Pour les investisseurs, cette combinaison est importante : une perturbation énergétique prolongée peut à la fois peser sur la croissance et alimenter l’inflation. L’or tend à bénéficier de la recherche d’une réserve de valeur traditionnelle en période de tensions géopolitiques. Il peut aussi profiter d’anticipations de politique monétaire moins restrictive, puisqu’il ne verse pas d’intérêts. Des épisodes précédents ont montré que le métal progressait lorsque la baisse du pétrole et des rendements du Trésor américain réduisait les anticipations de nouvelles hausses de taux de la Réserve fédérale.

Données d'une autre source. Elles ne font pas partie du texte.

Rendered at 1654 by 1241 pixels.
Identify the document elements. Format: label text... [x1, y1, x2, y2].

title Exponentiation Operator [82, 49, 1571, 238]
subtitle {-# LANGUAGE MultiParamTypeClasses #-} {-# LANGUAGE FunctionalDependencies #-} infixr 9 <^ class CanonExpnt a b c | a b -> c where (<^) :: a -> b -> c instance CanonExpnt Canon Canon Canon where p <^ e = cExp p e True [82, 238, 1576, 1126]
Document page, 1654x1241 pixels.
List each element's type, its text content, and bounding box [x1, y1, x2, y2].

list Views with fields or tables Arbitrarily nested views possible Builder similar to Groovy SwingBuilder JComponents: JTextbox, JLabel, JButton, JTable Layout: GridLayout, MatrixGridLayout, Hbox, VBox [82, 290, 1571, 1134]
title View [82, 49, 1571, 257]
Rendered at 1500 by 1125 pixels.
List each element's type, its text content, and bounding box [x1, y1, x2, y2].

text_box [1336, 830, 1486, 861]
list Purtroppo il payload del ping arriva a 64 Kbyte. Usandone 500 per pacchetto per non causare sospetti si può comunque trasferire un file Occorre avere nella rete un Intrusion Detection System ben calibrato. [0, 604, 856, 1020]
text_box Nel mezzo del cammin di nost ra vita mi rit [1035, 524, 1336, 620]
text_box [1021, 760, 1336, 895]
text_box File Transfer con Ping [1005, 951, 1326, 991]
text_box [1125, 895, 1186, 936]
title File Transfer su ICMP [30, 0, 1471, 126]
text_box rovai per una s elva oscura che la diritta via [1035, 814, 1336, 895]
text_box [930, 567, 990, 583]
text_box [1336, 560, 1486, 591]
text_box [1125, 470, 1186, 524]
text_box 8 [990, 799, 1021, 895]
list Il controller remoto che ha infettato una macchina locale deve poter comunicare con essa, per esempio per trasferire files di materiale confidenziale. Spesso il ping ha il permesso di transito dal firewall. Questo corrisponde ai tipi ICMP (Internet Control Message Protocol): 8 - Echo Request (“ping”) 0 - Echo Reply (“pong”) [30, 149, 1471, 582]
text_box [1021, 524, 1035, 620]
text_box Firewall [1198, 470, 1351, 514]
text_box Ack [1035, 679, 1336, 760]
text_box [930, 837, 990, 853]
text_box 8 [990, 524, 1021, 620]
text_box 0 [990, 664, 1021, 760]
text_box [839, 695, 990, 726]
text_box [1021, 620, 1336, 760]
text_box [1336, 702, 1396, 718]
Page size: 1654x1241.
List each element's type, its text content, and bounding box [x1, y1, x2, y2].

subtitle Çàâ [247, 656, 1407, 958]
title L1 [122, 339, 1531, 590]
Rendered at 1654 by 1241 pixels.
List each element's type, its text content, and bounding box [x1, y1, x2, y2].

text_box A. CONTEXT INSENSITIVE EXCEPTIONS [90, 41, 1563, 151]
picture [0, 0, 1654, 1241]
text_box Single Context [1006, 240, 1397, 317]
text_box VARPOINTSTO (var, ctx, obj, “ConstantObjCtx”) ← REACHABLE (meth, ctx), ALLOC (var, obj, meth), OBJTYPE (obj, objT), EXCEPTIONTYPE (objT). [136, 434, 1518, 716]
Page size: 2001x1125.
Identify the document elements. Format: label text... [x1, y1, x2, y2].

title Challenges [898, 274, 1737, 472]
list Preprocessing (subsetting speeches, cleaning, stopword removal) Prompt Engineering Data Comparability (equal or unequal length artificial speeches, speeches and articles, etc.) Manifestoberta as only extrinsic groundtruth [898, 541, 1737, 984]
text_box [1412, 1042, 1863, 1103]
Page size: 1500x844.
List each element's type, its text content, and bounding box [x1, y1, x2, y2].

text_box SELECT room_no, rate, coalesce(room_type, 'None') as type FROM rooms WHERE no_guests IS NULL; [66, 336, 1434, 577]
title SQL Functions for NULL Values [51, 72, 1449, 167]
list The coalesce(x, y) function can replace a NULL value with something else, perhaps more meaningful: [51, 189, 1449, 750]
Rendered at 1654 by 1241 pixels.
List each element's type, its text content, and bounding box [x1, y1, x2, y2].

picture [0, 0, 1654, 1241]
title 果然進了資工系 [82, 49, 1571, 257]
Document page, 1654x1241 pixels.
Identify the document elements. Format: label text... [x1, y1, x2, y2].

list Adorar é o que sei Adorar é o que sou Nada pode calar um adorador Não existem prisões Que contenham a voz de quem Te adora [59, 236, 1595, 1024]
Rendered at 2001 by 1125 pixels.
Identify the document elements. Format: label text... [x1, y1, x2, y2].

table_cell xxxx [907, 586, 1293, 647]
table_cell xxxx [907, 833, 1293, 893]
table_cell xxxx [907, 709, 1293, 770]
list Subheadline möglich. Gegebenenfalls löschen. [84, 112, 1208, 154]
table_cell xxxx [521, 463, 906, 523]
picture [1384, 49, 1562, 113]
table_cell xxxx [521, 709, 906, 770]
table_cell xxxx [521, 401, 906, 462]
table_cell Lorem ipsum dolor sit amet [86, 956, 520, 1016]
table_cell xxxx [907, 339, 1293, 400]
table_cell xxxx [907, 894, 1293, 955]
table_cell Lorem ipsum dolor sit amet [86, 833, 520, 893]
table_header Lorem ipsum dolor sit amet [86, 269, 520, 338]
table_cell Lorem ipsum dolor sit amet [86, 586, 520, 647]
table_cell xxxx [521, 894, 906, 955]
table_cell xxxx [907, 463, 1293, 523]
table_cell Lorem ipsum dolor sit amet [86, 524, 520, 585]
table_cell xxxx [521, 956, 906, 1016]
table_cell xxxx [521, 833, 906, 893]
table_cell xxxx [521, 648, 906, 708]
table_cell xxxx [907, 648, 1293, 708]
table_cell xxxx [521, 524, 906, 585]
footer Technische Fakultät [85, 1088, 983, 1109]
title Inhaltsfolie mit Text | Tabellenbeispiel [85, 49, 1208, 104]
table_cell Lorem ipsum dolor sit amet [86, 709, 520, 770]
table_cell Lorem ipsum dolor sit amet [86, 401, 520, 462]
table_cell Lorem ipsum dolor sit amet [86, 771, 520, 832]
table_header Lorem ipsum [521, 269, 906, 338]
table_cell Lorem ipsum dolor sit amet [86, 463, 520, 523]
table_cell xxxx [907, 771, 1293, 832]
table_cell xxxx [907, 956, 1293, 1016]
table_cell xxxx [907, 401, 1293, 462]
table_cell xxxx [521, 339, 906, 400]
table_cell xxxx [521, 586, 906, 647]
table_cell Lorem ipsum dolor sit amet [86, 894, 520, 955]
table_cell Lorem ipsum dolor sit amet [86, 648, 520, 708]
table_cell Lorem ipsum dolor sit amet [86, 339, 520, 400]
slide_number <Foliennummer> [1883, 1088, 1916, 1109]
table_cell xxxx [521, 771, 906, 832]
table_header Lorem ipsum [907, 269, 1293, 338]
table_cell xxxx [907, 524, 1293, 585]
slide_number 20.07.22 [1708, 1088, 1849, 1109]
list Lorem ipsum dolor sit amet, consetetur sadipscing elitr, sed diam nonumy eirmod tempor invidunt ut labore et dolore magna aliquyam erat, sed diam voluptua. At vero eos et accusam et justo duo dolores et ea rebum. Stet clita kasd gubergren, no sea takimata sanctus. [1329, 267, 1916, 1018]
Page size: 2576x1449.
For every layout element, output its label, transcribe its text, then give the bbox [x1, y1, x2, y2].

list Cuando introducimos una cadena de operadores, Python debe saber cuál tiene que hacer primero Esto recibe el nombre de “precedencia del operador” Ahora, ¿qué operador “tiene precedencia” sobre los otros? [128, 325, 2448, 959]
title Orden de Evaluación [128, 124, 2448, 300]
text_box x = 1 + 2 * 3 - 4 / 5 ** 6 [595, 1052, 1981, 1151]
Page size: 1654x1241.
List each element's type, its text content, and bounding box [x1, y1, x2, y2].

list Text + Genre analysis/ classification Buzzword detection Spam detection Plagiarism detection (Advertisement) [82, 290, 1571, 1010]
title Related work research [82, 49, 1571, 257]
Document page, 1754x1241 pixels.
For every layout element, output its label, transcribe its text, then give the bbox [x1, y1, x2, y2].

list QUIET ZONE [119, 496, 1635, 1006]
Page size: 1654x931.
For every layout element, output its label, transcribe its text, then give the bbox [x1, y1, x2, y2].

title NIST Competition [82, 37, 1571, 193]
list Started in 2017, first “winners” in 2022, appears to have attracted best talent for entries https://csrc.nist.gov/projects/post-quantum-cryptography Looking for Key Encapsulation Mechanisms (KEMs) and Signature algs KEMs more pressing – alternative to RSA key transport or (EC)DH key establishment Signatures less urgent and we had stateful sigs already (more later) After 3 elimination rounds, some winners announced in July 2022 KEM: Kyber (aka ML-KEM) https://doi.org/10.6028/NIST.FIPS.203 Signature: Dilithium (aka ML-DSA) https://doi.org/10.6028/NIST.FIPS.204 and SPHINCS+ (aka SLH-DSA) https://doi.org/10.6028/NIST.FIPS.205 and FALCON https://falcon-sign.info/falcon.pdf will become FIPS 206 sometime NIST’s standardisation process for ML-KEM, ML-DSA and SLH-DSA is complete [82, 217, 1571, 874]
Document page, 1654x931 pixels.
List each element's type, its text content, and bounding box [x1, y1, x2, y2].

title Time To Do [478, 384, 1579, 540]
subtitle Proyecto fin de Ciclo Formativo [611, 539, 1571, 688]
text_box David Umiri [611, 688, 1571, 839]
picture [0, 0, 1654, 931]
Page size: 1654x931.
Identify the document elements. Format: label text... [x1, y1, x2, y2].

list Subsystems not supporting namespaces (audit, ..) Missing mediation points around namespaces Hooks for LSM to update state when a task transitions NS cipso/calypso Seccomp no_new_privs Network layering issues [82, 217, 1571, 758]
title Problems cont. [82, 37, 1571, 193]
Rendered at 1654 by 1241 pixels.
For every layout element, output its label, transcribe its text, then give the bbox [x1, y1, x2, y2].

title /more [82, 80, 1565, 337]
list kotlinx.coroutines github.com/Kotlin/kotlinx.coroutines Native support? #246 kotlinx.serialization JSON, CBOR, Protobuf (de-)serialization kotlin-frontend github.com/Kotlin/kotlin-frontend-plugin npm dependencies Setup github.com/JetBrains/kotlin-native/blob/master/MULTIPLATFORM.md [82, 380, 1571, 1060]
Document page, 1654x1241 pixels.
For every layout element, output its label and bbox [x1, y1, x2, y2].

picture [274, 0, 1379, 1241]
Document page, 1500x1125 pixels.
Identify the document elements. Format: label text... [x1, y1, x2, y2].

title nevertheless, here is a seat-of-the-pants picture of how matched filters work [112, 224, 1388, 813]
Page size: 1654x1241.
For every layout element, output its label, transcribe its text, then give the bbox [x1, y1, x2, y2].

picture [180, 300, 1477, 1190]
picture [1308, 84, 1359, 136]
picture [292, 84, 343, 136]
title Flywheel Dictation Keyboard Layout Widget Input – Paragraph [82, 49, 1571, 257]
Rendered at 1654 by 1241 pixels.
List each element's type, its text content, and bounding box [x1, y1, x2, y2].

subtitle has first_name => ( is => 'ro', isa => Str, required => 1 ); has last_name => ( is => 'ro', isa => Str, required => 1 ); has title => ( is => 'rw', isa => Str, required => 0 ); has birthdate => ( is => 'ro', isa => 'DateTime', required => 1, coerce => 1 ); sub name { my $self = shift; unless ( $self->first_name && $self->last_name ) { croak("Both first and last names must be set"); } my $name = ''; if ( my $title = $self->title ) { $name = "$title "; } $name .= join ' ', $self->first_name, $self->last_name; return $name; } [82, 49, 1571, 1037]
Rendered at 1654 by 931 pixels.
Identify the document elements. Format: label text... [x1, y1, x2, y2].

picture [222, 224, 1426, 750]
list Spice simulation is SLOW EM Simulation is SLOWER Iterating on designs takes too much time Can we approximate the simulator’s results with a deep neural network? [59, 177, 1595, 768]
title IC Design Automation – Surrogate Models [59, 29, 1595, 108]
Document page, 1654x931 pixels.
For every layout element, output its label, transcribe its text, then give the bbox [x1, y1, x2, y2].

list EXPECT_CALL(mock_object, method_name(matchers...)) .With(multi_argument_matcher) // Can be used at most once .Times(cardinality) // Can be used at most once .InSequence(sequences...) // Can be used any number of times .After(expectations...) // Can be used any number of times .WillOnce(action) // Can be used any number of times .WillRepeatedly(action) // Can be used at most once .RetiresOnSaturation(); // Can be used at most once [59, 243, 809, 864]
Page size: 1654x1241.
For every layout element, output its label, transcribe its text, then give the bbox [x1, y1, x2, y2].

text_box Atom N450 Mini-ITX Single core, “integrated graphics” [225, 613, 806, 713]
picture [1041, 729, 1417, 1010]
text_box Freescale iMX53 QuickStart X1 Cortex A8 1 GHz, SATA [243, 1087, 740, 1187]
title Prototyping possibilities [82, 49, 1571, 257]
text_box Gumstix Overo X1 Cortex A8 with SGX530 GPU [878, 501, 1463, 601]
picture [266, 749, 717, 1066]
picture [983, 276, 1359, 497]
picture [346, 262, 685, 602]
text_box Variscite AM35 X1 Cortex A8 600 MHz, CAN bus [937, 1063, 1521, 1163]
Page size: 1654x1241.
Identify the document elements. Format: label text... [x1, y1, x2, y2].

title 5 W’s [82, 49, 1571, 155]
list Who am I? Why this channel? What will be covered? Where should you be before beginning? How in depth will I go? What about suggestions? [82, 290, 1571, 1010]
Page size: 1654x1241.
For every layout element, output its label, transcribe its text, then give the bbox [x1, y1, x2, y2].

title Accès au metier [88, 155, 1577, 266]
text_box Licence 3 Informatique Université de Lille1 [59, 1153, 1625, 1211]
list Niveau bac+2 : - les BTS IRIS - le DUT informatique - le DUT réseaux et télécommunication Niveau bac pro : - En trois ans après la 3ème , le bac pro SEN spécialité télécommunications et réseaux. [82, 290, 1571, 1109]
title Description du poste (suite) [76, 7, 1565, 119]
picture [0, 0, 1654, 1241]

Le deuxième facteur est venu du marché obligataire américain. Le département du Trésor a annoncé qu’il allait au moins doubler la taille de ses opérations de rachat destinées à soutenir la liquidité des titres nominaux à longue échéance : le plafond passerait de 2 à au moins 4 milliards de dollars par opération. La mesure concerne les segments à 10-20 ans et à 20-30 ans et doit entrer en vigueur le 9 septembre 2026.
Cette annonce a immédiatement réduit la pression sur la partie longue de la courbe des taux américaine. Selon Reuters, le rendement de l’emprunt à 30 ans a reculé de près de 10 points de base, à 5,188 %, avant de reprendre une partie de sa baisse. D’autres analyses ont présenté cette mesure comme un soutien ponctuel à la liquidité, et non comme une solution aux problèmes budgétaires et inflationnistes qui maintiennent les rendements à des niveaux élevés.
Des rendements à long terme plus faibles diminuent le coût d’opportunité de la détention d’or. Ils soutiennent également les actifs dont la valorisation est sensible aux taux d’actualisation et aux conditions de liquidité. Cela aide à comprendre pourquoi le bitcoin a pu progresser en même temps que le métal jaune, alors que leurs profils de risque et leurs bases d’investisseurs restent très différents.
Le bitcoin n’est pas une valeur refuge classique. Contrairement à l’or, il possède une histoire relativement courte en tant que couverture de crise et peut se comporter comme un actif risqué très volatil lorsque les investisseurs réduisent leur exposition aux positions spéculatives.
Dans cet épisode, sa hausse s’interprète mieux comme la réaction à plusieurs signaux qui se chevauchent : la demande pour des actifs rares ou indépendants des États, l’amélioration des conditions de financement à long terme et le retour de l’appétit pour le risque après la baisse des rendements du Trésor. Un point de marché publié au même moment situait le bitcoin autour de 69 503 dollars et l’or autour de 4 580 dollars.
Cette lecture explique aussi pourquoi le mouvement pourrait rester fragile. Si la hausse du pétrole alimentée par le conflit pousse les investisseurs à anticiper un nouveau resserrement de la Réserve fédérale, les rendements pourraient repartir à la hausse et peser sur les deux actifs, en particulier sur le bitcoin. L’or pourrait conserver un soutien lié à la couverture géopolitique, tandis que le bitcoin serait davantage exposé à un retournement de la liquidité et du sentiment de risque.
Le Comité fédéral de l’open market, l’organe de la Réserve fédérale chargé de fixer les taux directeurs, a voté par 9 voix contre 3 le maintien de la fourchette des taux des fonds fédéraux entre 3,5 % et 3,75 %. Les trois dissidents préféraient une hausse de 25 points de base. Les minutes ont également montré que de nombreux responsables jugeaient un nouveau resserrement nécessaire si l’inflation ne ralentissait pas.
Ce n’était donc pas un contexte uniformément favorable aux deux actifs. Des taux plus élevés augmentent généralement le coût de détention de l’or et peuvent réduire la demande pour les actifs spéculatifs. Mais les marchés réagissaient aussi à des données économiques contrastées, à des anticipations moins fermes concernant certaines futures hausses de taux et au recul immédiat des rendements à long terme.
Le signal global était ainsi partagé : l’inflation et le conflit encourageaient la recherche de couverture, tandis que la baisse des rendements apportait un soutien à court terme aux actifs alternatifs.
Les variables déterminantes sont celles qui permettront de savoir si le choc est temporaire ou durable :
La conclusion la plus solide est que l’or et le bitcoin ont progressé ensemble parce qu’un même choc de marché a produit à la fois une demande défensive et un effet de soutien temporaire lié aux taux. L’or a été la couverture géopolitique et inflationniste la plus évidente. La hausse du bitcoin reflétait plutôt la demande pour les actifs alternatifs, l’amélioration de la liquidité et un regain d’appétit pour le risque. Elle ne constitue donc pas la preuve que le bitcoin est devenu un substitut stable à l’or.